Setting aside the cultural/anthropological history of cosmetics, for all intents and purposes the related style and acts that we refer to today as "makeup" have been fabricated over the relatively short period of the past 20 or 30 years — fabricated by the money of cosmetics companies for the purely capitalistic motive of acquiring
large profits through cosmetics sales. This pressing of a uniform ideal of beauty on women in order to make money is obvious in cosmetics advertising in Asia. The following is a quotation from the advertising brochure "White Beauty" (Shiseido Freshure).

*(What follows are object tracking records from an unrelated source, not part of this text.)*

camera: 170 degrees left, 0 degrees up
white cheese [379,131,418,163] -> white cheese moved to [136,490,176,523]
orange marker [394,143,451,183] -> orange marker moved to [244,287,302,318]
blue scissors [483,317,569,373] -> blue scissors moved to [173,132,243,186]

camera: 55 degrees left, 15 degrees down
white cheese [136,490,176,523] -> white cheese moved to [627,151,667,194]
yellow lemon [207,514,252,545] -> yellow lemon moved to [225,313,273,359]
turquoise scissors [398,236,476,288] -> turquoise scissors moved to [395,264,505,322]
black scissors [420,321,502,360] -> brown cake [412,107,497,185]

The words "white beauty" are symbolic. From approximately 100 years ago the Japanese thirsted after and envied the life of economically superior Westerners and even came to venerate their white skin; the Japanese worked hard at modelling themselves after the West and achieved a high rate of economic growth. The cosmetics industry during this time has deftly manipulated the yearning towards white culture, advertising makeup to make one look white and thereby laying the foundations for its rapid growth. And now that they themselves are in a superior economic position, the Japanese are expounding to the women of Southeast Asia with their gleaming lightbrown
skins the idea that white is beautiful. The women are subjected to psychological pressure saying in effect that light-brown skin is not beautiful. They are urged to buy cosmetics to become beautiful, to make themselves white. This constitutes nothing other than an invasion of their sense of values and of their sense of beauty.

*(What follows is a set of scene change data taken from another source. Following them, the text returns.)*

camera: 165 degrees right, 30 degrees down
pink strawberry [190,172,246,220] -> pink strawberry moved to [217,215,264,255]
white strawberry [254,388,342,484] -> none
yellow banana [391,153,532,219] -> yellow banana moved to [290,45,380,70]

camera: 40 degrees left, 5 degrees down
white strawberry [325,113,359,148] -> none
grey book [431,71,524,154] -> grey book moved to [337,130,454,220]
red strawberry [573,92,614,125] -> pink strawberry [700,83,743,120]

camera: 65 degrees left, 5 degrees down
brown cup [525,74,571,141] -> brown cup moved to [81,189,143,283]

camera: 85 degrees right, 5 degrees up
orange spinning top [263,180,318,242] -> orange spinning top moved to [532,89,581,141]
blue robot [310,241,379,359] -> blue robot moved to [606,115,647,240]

The Anatomy of Exploitation

The classic pattern of the masses becoming ever poorer through entering a consumers culture fits the case of cosmetics. (This poverty is on the level
of not having running water or of drinking cola in place of water.)

Makeup is even penetrating into the slums to women who are not even guaranteed the basic environmental and material necessities of human life.

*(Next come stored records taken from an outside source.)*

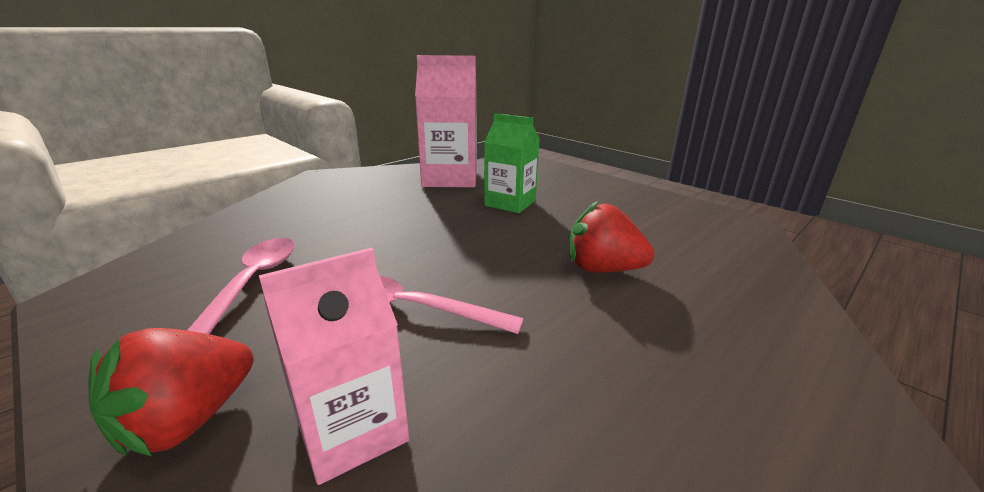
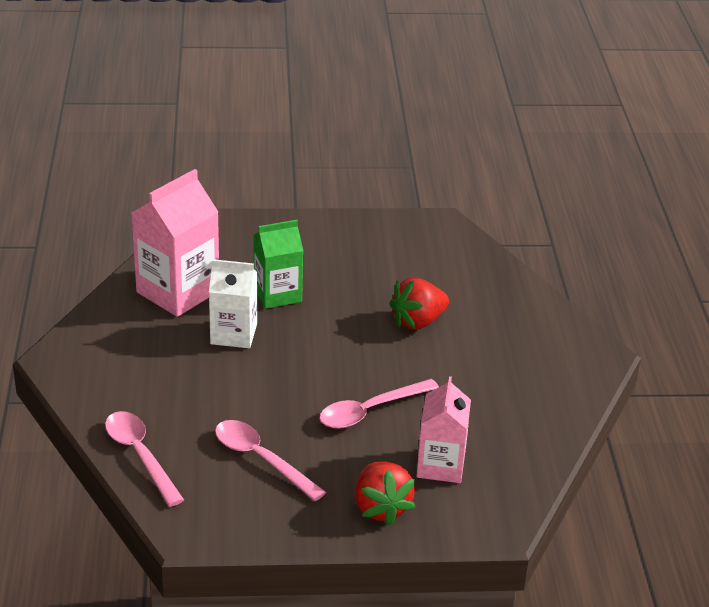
camera: 50 degrees left, 10 degrees up
none -> pink spoon [105,411,184,507]
none -> white carton [209,259,257,348]

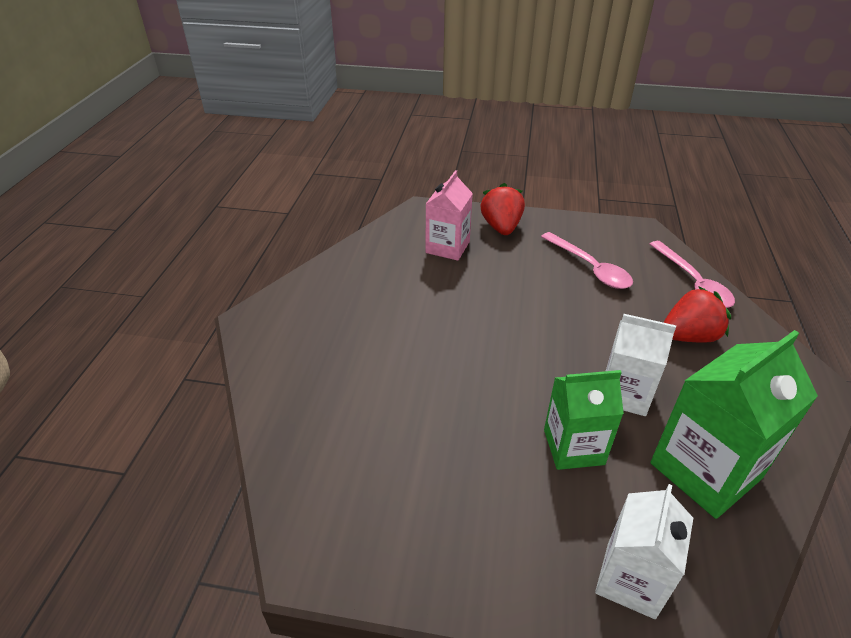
camera: 165 degrees left, 5 degrees up
pink carton [132,169,219,317] -> green carton [650,330,818,519]
pink spoon [319,379,439,429] -> none
red strawberry [389,278,449,330] -> red strawberry moved to [663,286,731,343]
none -> white carton [595,484,693,619]

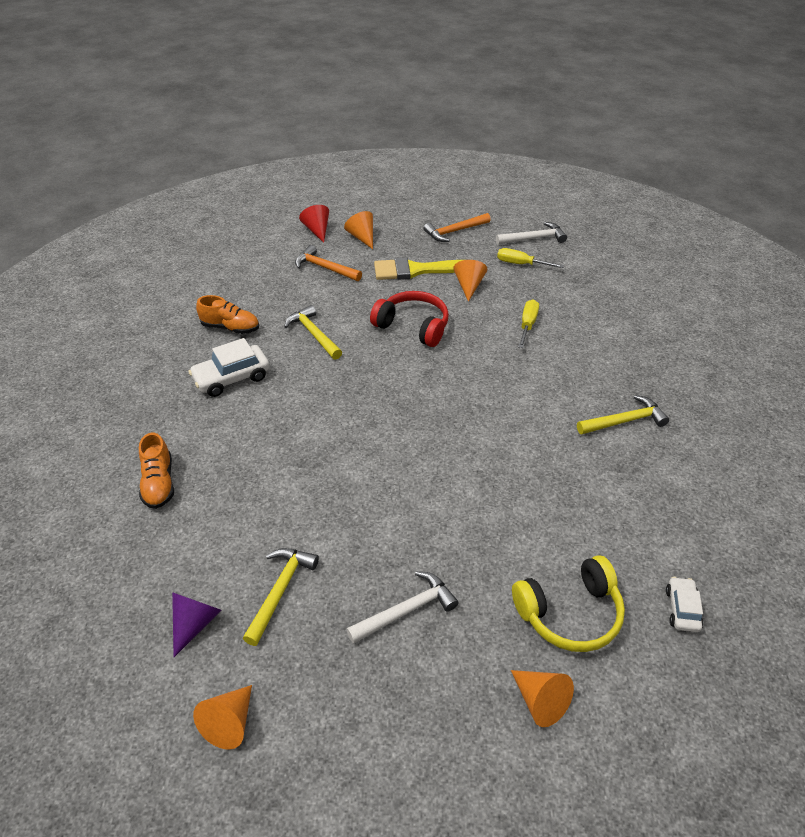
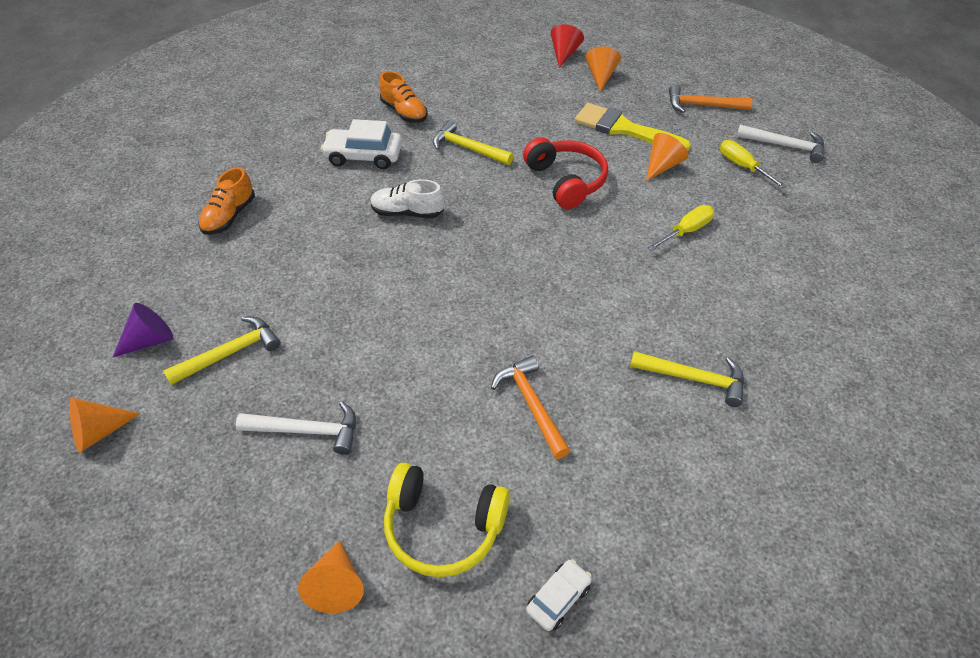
camera: 35 degrees right, 5 degrees up
yellow hammer [284,305,342,360] -> yellow hammer turned 60 degrees counterclockwise [433,120,514,165]
orange hammer [295,245,362,281] -> orange hammer moved to [491,355,570,459]
none -> white shoe [370,179,444,218]

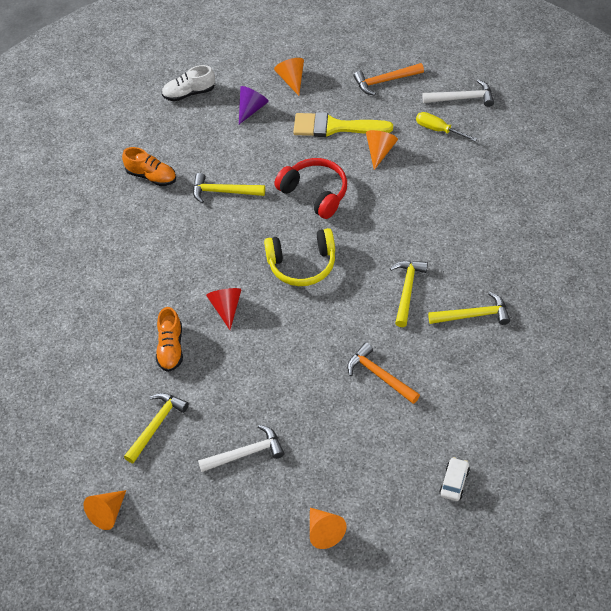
camera: 20 degrees left, 5 degrees up
purple cone [113,303,173,357] -> purple cone moved to [239,86,269,124]
orange shoe [198,167,255,235] -> orange shoe moved to [156,307,183,372]
white car [321,119,402,169] -> none
white shoe [370,179,444,218] -> white shoe moved to [162,65,215,102]
yellow headphones [384,463,510,577] -> yellow headphones moved to [264,228,335,286]
red cone [550,24,584,68] -> red cone moved to [206,288,241,330]
yellow screwdriver [648,205,714,251] -> none
none -> yellow hammer [390,261,428,327]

Deception-filled Cosmetics

The deception involved in the cosmetics industry has already been revealed through the consumer movement. The sales price of cosmetics is sometimes
over 100 times the cost. Cosmetic makers have built up the image of quality articles, and the more expensive they are the better they sell.

Asia is the Japanese price converted into the local currency, meaning that the real price is several times higher.

For example, in 1979 Shiseido's Quintesse skin lotion sold in Korea for 5,500 wons (Y2,600-2,700). The monthly wages of the women workers buying it are 30,000 wons for factory workers and 50,000 wons for office workers. In order to sell them to these women some of the retailers selling door-to-door offer them on the instalment plan.

The toxic character of cosmetics has also been made clear. The poisons accumulated in the skin of Japanese women through the use of makeup weaken the natural renewal of the skin and at the worst can cause spots leading to discoloring skin diseases or even internal complaints and gynaecological disorders. Many women have suffered from this sort of cosmetics-inflicted injury. What will happen when these cosmetics are widely used in southeast Asia, where it is hotter and the rays of
the sun stronger than in Japan? We cannot stand by quietly and watch the Japanese cosmetics industry damage the skin and corrupt the aesthetic of the women of Asia.